◆ **To do**:
Starting with the line containing "Rendered at 1241 by 1754 pixels." and going on through the line containing "List each element's", give those records' lines again, replacing "bounding box" with "enclosing box" and leaving everything else unchanged.

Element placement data
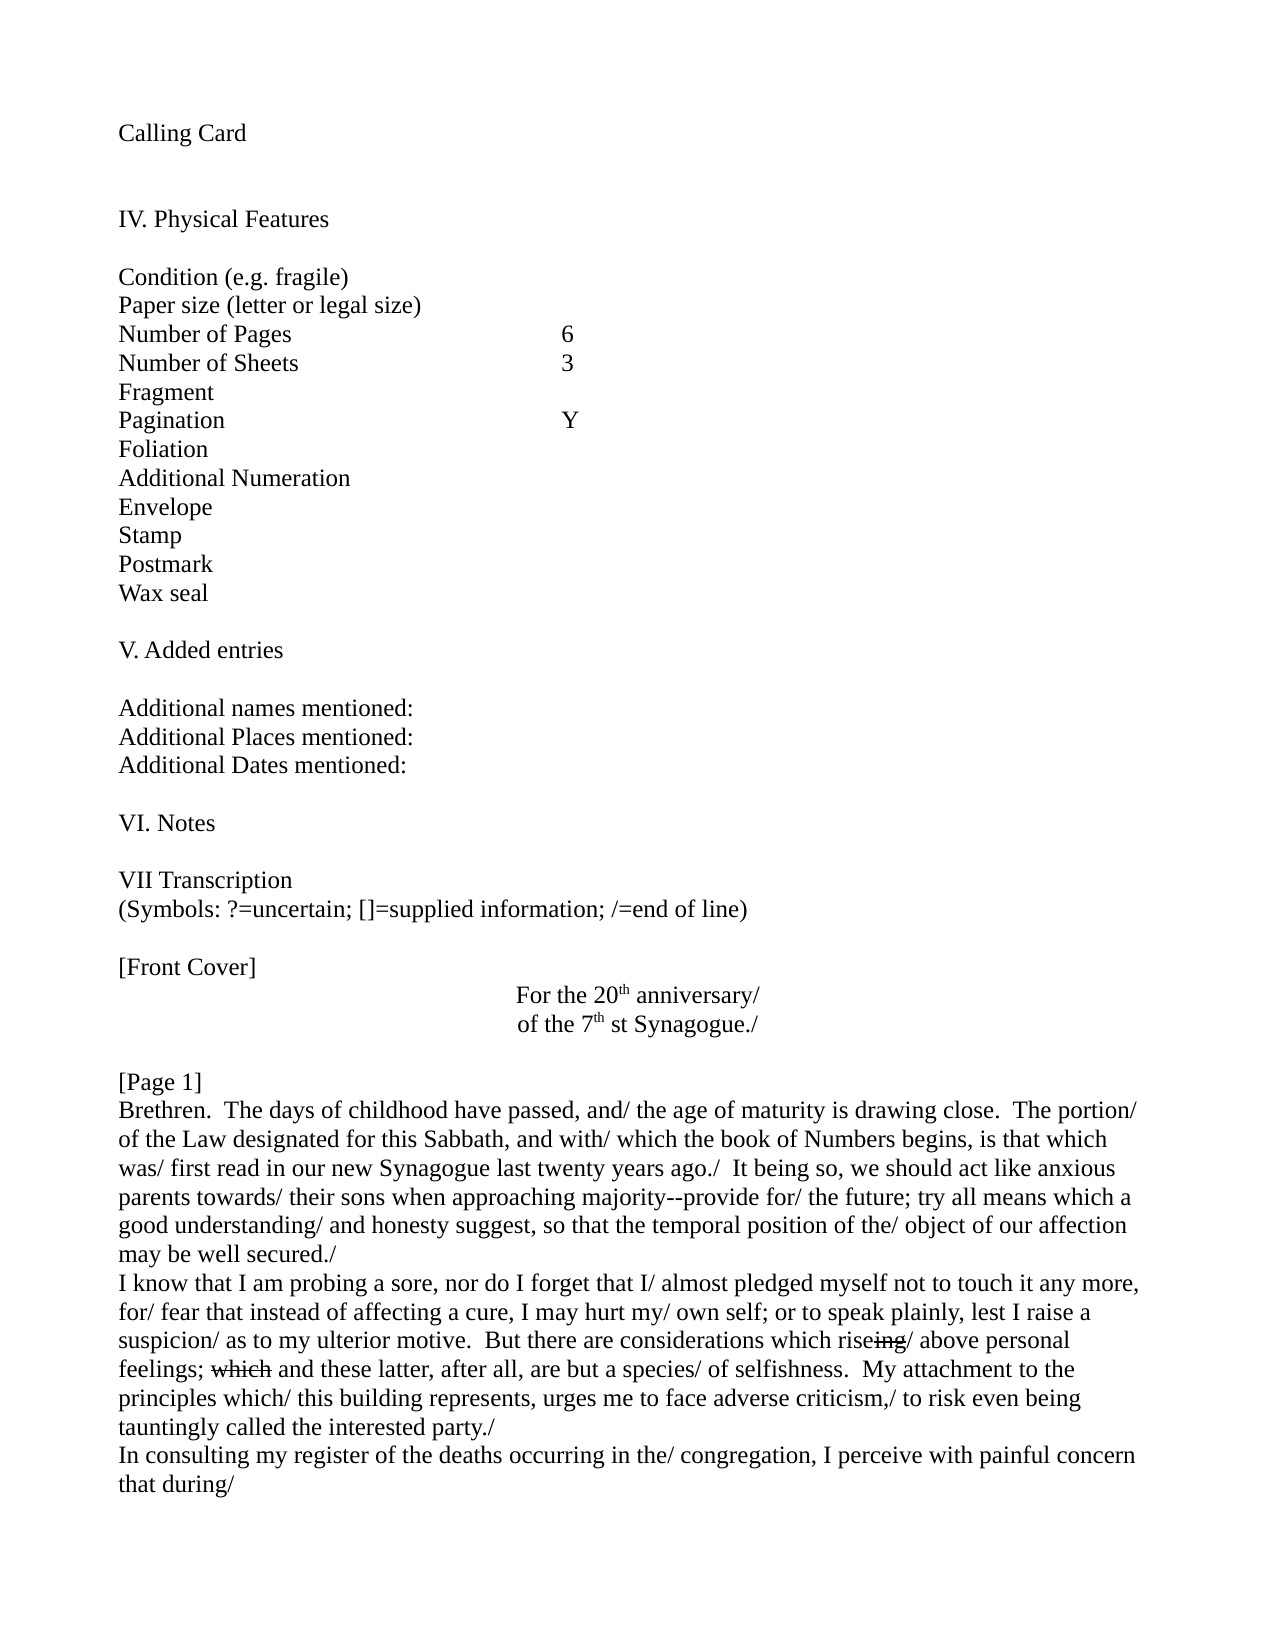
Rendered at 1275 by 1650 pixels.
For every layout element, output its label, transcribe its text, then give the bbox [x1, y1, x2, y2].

text Calling Card [118, 118, 1157, 147]
text Wax seal [118, 578, 1157, 607]
text (Symbols: ?=uncertain; []=supplied information; /=end of line) [118, 894, 1157, 923]
text For the 20th anniversary/ [118, 981, 1157, 1009]
text VII Transcription [118, 866, 1157, 894]
text VI. Notes [118, 808, 1157, 837]
text Fragment [118, 377, 1157, 406]
text Additional names mentioned: [118, 693, 1157, 722]
text [Front Cover] [118, 952, 1157, 981]
text Paper size (letter or legal size) [118, 291, 1157, 319]
text Foliation [118, 434, 1157, 463]
text In consulting my register of the deaths occurring in the/ congregation, I perceive with painful concern that during/ [118, 1441, 1157, 1498]
text Additional Places mentioned: [118, 722, 1157, 751]
text IV. Physical Features [118, 204, 1157, 233]
text Stamp [118, 521, 1157, 549]
text Envelope [118, 492, 1157, 521]
text Pagination Y [118, 406, 1157, 434]
text Brethren. The days of childhood have passed, and/ the age of maturity is drawing close. The portion/ of the Law designated for this Sabbath, and with/ which the book of Numbers begins, is that which was/ first read in our new Synagogue last twenty years ago./ It being so, we should act like anxious parents towards/ their sons when approaching majority--provide for/ the future; try all means which a good understanding/ and honesty suggest, so that the temporal position of the/ object of our affection may be well secured./ [118, 1096, 1157, 1268]
text Postma rk [118, 549, 1157, 578]
text Condition (e.g. fragile) [118, 262, 1157, 291]
text [Page 1] [118, 1067, 1157, 1096]
text Number of Sheets 3 [118, 348, 1157, 377]
text Additional Dates mentioned: [118, 751, 1157, 779]
text Number of Pages 6 [118, 319, 1157, 348]
text I know that I am probing a sore, nor do I forget that I/ almost pledged myself not to touch it any more, for/ fear that instead of affecting a cure, I may hurt my/ own self; or to speak plainly, lest I raise a suspicion/ as to my ulterior motive. But there are considerations which riseing/ above personal feelings; which and these latter, after all, are but a species/ of selfishness. My attachment to the principles which/ this building represents, urges me to face adverse criticism,/ to risk even being tauntingly called the interested party./ [118, 1268, 1157, 1441]
text of the 7th st Synagogue./ [118, 1009, 1157, 1038]
text V. Added entries [118, 636, 1157, 664]
text Additional Numeration [118, 463, 1157, 492]
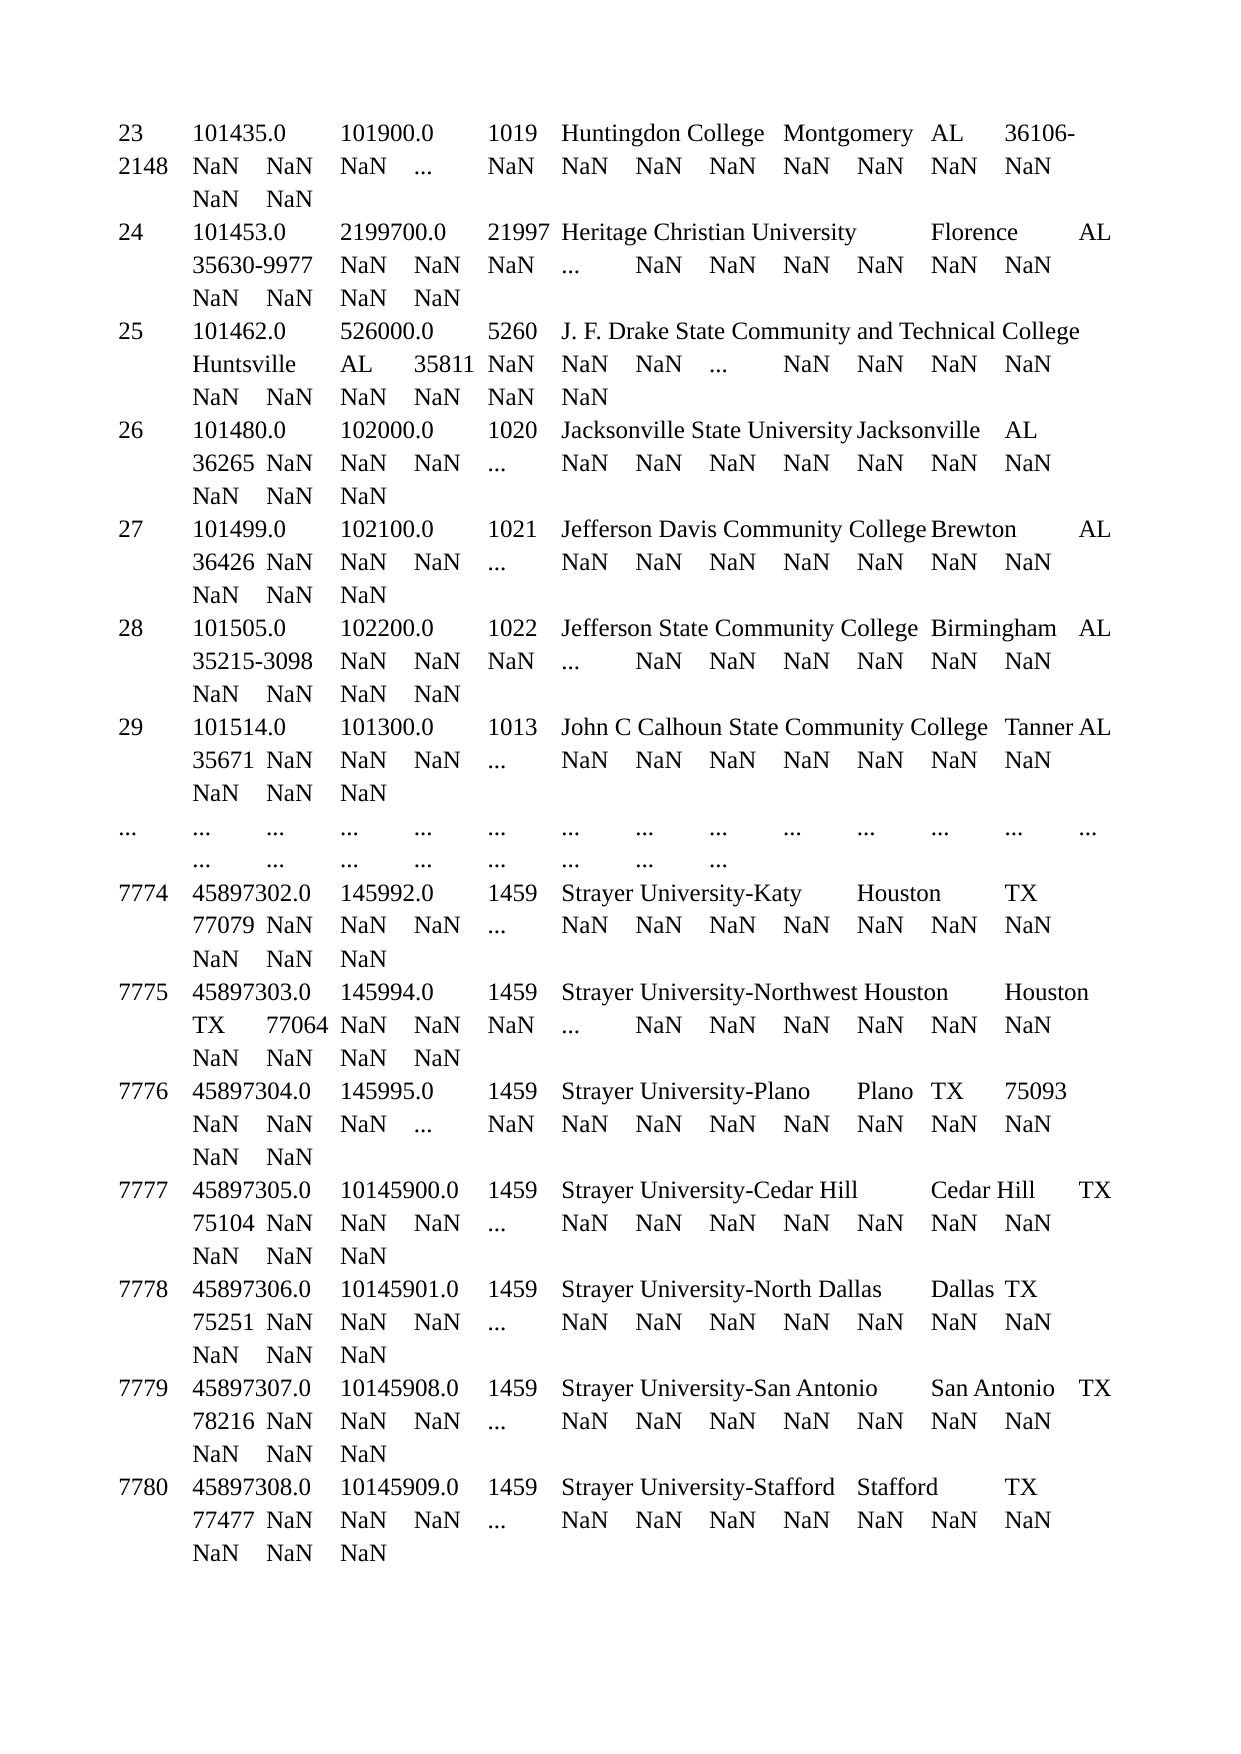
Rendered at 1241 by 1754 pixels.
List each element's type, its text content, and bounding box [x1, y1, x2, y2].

text 26 101480.0 102000.0 1020 Jacksonville State University Jacksonville AL 36265 NaN NaN NaN ... NaN NaN NaN NaN NaN NaN NaN NaN NaN NaN [118, 415, 1122, 510]
text 7780 45897308.0 10145909.0 1459 Strayer University-Stafford Stafford TX 77477 NaN NaN NaN ... NaN NaN NaN NaN NaN NaN NaN NaN NaN NaN [118, 1472, 1122, 1567]
text 28 101505.0 102200.0 1022 Jefferson State Community College Birmingham AL 35215-3098 NaN NaN NaN ... NaN NaN NaN NaN NaN NaN NaN NaN NaN NaN [118, 613, 1122, 708]
text 7775 45897303.0 145994.0 1459 Strayer University-Northwest Houston Houston TX 77064 NaN NaN NaN ... NaN NaN NaN NaN NaN NaN NaN NaN NaN NaN [118, 977, 1122, 1071]
text 7778 45897306.0 10145901.0 1459 Strayer University-North Dallas Dallas TX 75251 NaN NaN NaN ... NaN NaN NaN NaN NaN NaN NaN NaN NaN NaN [118, 1274, 1122, 1369]
text 7777 45897305.0 10145900.0 1459 Strayer University-Cedar Hill Cedar Hill TX 75104 NaN NaN NaN ... NaN NaN NaN NaN NaN NaN NaN NaN NaN NaN [118, 1175, 1122, 1269]
text 25 101462.0 526000.0 5260 J. F. Drake State Community and Technical College Huntsville AL 35811 NaN NaN NaN ... NaN NaN NaN NaN NaN NaN NaN NaN NaN NaN [118, 316, 1122, 411]
text 27 101499.0 102100.0 1021 Jefferson Davis Community College Brewton AL 36426 NaN NaN NaN ... NaN NaN NaN NaN NaN NaN NaN NaN NaN NaN [118, 514, 1122, 609]
text 7779 45897307.0 10145908.0 1459 Strayer University-San Antonio San Antonio TX 78216 NaN NaN NaN ... NaN NaN NaN NaN NaN NaN NaN NaN NaN NaN [118, 1373, 1122, 1468]
text ... ... ... ... ... ... ... ... ... ... ... ... ... ... ... ... ... ... ... ... ... ... [118, 812, 1122, 873]
text 29 101514.0 101300.0 1013 John C Calhoun State Community College Tanner AL 35671 NaN NaN NaN ... NaN NaN NaN NaN NaN NaN NaN NaN NaN NaN [118, 712, 1122, 807]
text 7774 45897302.0 145992.0 1459 Strayer University-Katy Houston TX 77079 NaN NaN NaN ... NaN NaN NaN NaN NaN NaN NaN NaN NaN NaN [118, 878, 1122, 972]
text 23 101435.0 101900.0 1019 Huntingdon College Montgomery AL 36106-2148 NaN NaN NaN ... NaN NaN NaN NaN NaN NaN NaN NaN NaN NaN [118, 118, 1122, 213]
text 24 101453.0 2199700.0 21997 Heritage Christian University Florence AL 35630-9977 NaN NaN NaN ... NaN NaN NaN NaN NaN NaN NaN NaN NaN NaN [118, 217, 1122, 312]
text 7776 45897304.0 145995.0 1459 Strayer University-Plano Plano TX 75093 NaN NaN NaN ... NaN NaN NaN NaN NaN NaN NaN NaN NaN NaN [118, 1076, 1122, 1171]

◆ **Result**:
Rendered at 1241 by 1754 pixels.
List each element's type, its text content, and enclosing box [x1, y1, x2, y2].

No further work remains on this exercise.